>>>>>

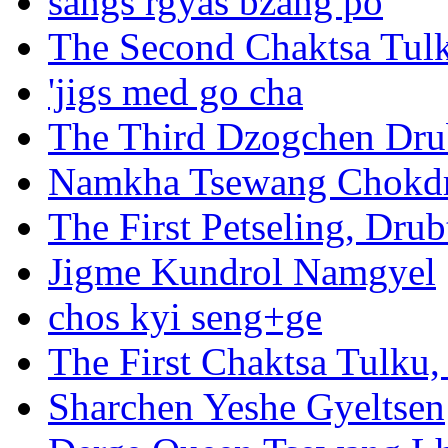
sangs rgyas bzang po
The Second Chaktsa Tul
'jigs med go cha
The Third Dzogchen Dr
Namkha Tsewang Chokd
The First Petseling, Dr
Jigme Kundrol Namgyel
chos kyi seng+ge
The First Chaktsa Tulk
Sharchen Yeshe Gyeltsen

<<<<<

§ **Problem description**
Set out exactly the lines from the one bearing "Namkha Tsewang Chokd" through the end of the data, including both ends and omitting all others.

§ **Solution to the exercise**
Namkha Tsewang Chokd
The First Petseling, Dr
Jigme Kundrol Namgyel
chos kyi seng+ge
The First Chaktsa Tulk
Sharchen Yeshe Gyeltsen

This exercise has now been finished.